L’omelia di mons. Paglia ha proposto che la fornace sia la guerra, il periodo 1944-1945, i tre ebrei fedeli siano il popolo italiano, l’angelo-quarto uomo sia Sergio Paronetto, la dittatura sia quella del non pensare al “dopo” con le competenze necessarie, la desertificazione del pensiero umano, quasi la sua fuga invigliacchita davanti alle situazioni difficili che uccidono la speranza. Il messaggio del profeta Daniele è la conversione rispetto a ciò che ci tiranneggia. 

Qual è la competenza che Paronetto riesce a mettere in campo, convincendo De Gasperi, Montini e Pacelli? Lo studio serio dell’agire umano: l’agire sociale, l’agire economico, l’agire politico, ciascuno con le sue categorie; da qui la prospettiva – e l’urgenza – di fornire, in momenti storici particolari, i principi per i rispettivi ordinamenti di cui la società civile, quando è reduce da una catastrofe, ha assoluta necessità: l’ordinamento sociale, l’ordinamento economico, l’ordinamento politico. L’azzeramento prodotto dalla fornace della guerra esige che siano enunciati con coraggio i nuovi principi. I cardini irriducibili sono la libertà politica, la libertà economica, la democrazia politica, la democrazia economica. Nessuna delle quattro può sussistere senza le altre tre. 
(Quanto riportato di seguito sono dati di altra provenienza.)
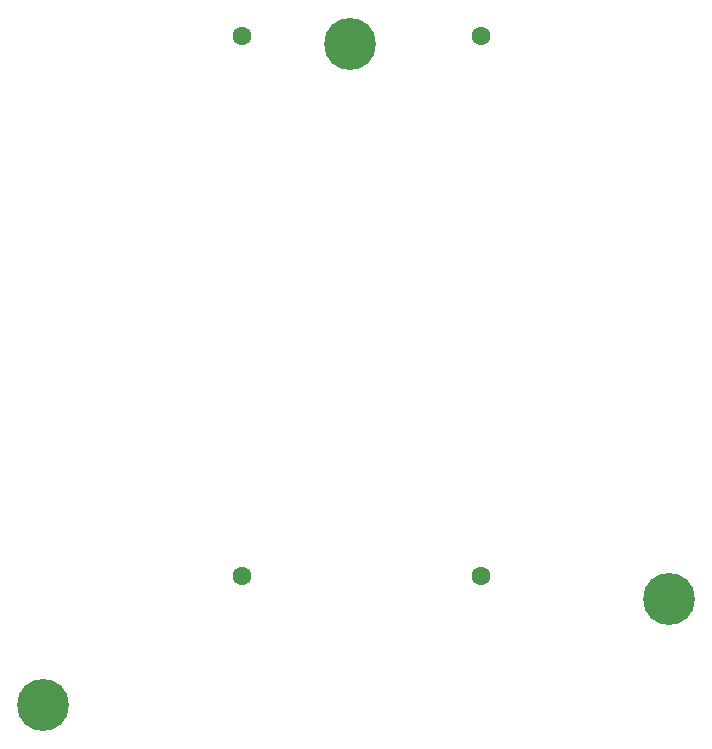
<source format=gbs>
%TF.GenerationSoftware,KiCad,Pcbnew,8.0.4*%
%TF.CreationDate,2024-09-18T19:52:05+02:00*%
%TF.ProjectId,fredo,66726564-6f2e-46b6-9963-61645f706362,rev?*%
%TF.SameCoordinates,Original*%
%TF.FileFunction,Soldermask,Bot*%
%TF.FilePolarity,Negative*%
%FSLAX46Y46*%
G04 Gerber Fmt 4.6, Leading zero omitted, Abs format (unit mm)*
G04 Created by KiCad (PCBNEW 8.0.4) date 2024-09-18 19:52:05*
%MOMM*%
%LPD*%
G01*
G04 APERTURE LIST*
%ADD10C,4.400000*%
%ADD11C,1.600000*%
G04 APERTURE END LIST*
D10*
%TO.C,H3*%
X87000000Y-87000000D03*
%TD*%
D11*
%TO.C,J1*%
X50820000Y-39370000D03*
X50820000Y-85090000D03*
%TD*%
D10*
%TO.C,H2*%
X34000000Y-96000000D03*
%TD*%
D11*
%TO.C,J2*%
X71100000Y-39370000D03*
X71100000Y-85090000D03*
%TD*%
D10*
%TO.C,H1*%
X60000000Y-40000000D03*
%TD*%
M02*

</source>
Ma c’è un presupposto vitale per tutte, irrinunciabile: la pace. E la pace vuol dire scelta di collocazione internazionale e capacità di affrontare il vincolo esterno. Questo è quello che formerà la religione civile di De Gasperi nel porsi il problema della ricostruzione del Paese. Paronetto quasi impone al leader trentino di porsi un’unica pregiudiziale per la propria azione, la “pregiudiziale ricostruttiva”. La morte precoce, giovanissimo (34 anni), lo coglie alla fine del processo di trasferimento a De Gasperi e a Montini della sua opera di pensiero: sul suo letto di morte giacciono le bozze dei due scritti che sintetizzano le passioni della sua vita: quelle, liberate, del Codice di Camaldoli (vero titolo: Principi dell’ordinamento sociale) e quelle dello statuto riformato dell’IRI per la nuova Italia democratica. Per la quale Paronetto inventa il disegno della nuova economia pubblica. I suoi fraterni amici Giorgio La Pira, Ezio Vanoni, Meuccio Ruini svolgeranno in Assemblea Costituente l’azione che porterà agli articoli 11, 41, 47 e 99: articoli “paronettiani” della cosiddetta costituzione economica.

De Gasperi ripeterà più volte a Pietro Scoppola: “Io devo moltissimo, se non tutto, a Sergio Paronetto”. E l’amico nonché concittadino Ezio Vanoni, in un articolo per i dieci anni dalla scomparsa, ripeterà un concetto analogo e lo definirà “amico e maestro”.